Some children with autism show repetitive behaviours such as flapping their hands, moving their hands or fingers, covering their ears, rocking their body, pacing up and down, biting or chewing objects or toys and sometimes even their fingers or hands and at times pinching their skin or pulling their hair. These behaviours are known as self-stimulatory behaviours or stimming.

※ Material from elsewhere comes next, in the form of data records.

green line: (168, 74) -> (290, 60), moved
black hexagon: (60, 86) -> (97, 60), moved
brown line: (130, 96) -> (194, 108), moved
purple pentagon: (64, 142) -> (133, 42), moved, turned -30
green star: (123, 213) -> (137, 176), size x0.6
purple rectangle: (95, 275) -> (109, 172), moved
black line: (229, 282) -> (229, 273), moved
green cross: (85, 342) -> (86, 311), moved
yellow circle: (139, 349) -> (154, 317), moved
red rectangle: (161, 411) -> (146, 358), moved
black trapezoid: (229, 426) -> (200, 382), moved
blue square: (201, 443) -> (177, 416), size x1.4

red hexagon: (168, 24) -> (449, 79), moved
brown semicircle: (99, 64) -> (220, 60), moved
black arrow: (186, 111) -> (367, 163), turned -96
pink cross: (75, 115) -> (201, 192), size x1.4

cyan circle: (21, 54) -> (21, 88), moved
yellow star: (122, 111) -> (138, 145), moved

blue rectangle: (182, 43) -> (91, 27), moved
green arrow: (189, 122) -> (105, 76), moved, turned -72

What causes these behaviours?

There are several reasons for such behaviours to appear, and one or more of them could apply to your child:

  1. becoming either over-excited and using these behaviours to calm down or feeling bored and trying to create some excitement
  2. feeling anxious, angry, upset or distressed because of sensory or emotional overload, and expressing these emotions through these behaviours or using these behaviours to soothe themselves
  3. being in pain because of some physical problem such as a toothache or ear infection
  4. and finally, the behaviour may have started for any of the above reasons but then became a habit for the child even though the original reason no longer exists.

 

How can you reduce these behaviours?

Such behaviours cannot be removed entirely. However, they change with time, and using the tips below, you can make them less disruptive and more acceptable for the child and others.

 

First, consider whether there may be a physical cause that needs to be treated.

 

Next, make observations, as you have learnt to do earlier and reduce the conditions or situations that may trigger, maintain, or worsen your child’s behaviour.

 

Practical tips worth trying:

 

  • Regular daily vigorous exercises often reduce such behaviours
  • Do not let these behaviours put you off from doing joint fun activities with your child, rather do more of them if possible, without worrying about trying to stop stimming.
  • Instead of showing negative emotions towards stimming, show positive and engaging emotions towards your child and keep building your relationship with the child.
  • Whenever your child does such repetitive behaviour, start an activity of your child’s choice, which has been practised earlier. Praise and reward your child on starting that activity.
  • For stimming, which may be socially inappropriate use pictures or words (depending on the child’s understanding) to convey to your child that he/she can do stimming in his/her room or later. That will improve your child’s self-control.
  • Regularly praise and reward your child for not stimming. Do not shout at the child or use physical punishment for doing these behaviours.